▶ Exercises to complete:
a – In the article about Davies and Lion's culture, how long was the taxi ride she took with some recent graduates?
b – Write out the passage from the article about Davies and Lion's culture, starting at "Often there are" and ending at "on Lion's culture.".

▶ Document text:

It's not enough to be getting good results; it has to be backed by constructive values and behaviour, particularly at leadership level, she says.
"That's why it helps to have [values and behaviour] so well defined.
"We can pick them up and point to them and talk to them, and we're very focused on that."
The challenge with culture is that it can't be changed overnight, she says, and you need senior leaders who are absolutely committed to it and lead by their own example for the long term.
"As you know, people will take their lead from senior leaders, including myself, and if we aren't being authentic, so aren't walking the walk, or aren't behaving as we say we all should, then that's where we're very mindful of catching that."
Diversity has become an important subset of her work at Lion, and one she is very passionate about.
"It's really important when we're talking about diversity, it's about diversity of thought and perspective.
"We've got to be just very conscious that we keep coming back to that higher level."
Davies says thinking more diversely requires a high degree of trust - something that underpins the culture at Lion - because it means pushing boundaries and challenging established perspectives.
Often there are untapped opportunities to get different perspectives from staff already in the business, she says.
One of the best conversations she had recently was a 10-minute taxi ride with some recent graduates, which gave her the chance to pick their brains about their thoughts on Lion's culture.
"We can all get really busy in our roles and I've been much more conscious recently to make sure that I am taking the time to get out there, talk to people, seek out different perspectives, and get away from my desk.
"Those have been the couple of things that I have been really mindful to do so that I can bring other perspectives."
Davies does admit to missing the finance side of the business but is also thrilled to have taken her career in a different direction.
"Every day I come into work now I think I am so glad that I came to understand that this is what I wanted to do, and talked about it and kept looking for opportunities, because I feel like I've got the best job in the world.
"I feel like I can really make a difference here - I love it."

▶ Input data:
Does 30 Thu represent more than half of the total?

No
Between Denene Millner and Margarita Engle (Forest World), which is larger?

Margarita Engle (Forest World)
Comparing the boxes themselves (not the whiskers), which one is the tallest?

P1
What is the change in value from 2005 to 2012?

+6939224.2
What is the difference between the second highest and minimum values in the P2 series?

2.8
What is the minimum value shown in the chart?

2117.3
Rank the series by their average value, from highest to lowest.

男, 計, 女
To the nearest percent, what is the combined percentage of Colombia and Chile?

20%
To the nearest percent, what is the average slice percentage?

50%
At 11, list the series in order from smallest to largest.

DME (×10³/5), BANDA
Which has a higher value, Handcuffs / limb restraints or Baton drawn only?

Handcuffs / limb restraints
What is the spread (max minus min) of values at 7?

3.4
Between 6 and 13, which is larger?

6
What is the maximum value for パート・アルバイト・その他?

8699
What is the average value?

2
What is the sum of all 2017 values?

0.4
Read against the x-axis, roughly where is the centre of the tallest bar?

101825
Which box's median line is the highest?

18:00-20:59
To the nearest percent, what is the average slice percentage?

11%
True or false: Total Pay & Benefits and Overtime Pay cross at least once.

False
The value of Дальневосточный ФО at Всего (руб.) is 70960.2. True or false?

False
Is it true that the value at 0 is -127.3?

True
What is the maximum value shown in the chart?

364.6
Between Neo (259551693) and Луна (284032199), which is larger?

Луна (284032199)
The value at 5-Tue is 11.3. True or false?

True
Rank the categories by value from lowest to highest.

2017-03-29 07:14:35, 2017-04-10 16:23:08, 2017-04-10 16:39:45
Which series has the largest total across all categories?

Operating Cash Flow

▶ Answers to the exercise:
a – 10 minutes.

b –
Often there are untapped opportunities to get different perspectives from staff already in the business, she says.
One of the best conversations she had recently was a 10-minute taxi ride with some recent graduates, which gave her the chance to pick their brains about their thoughts on Lion's culture.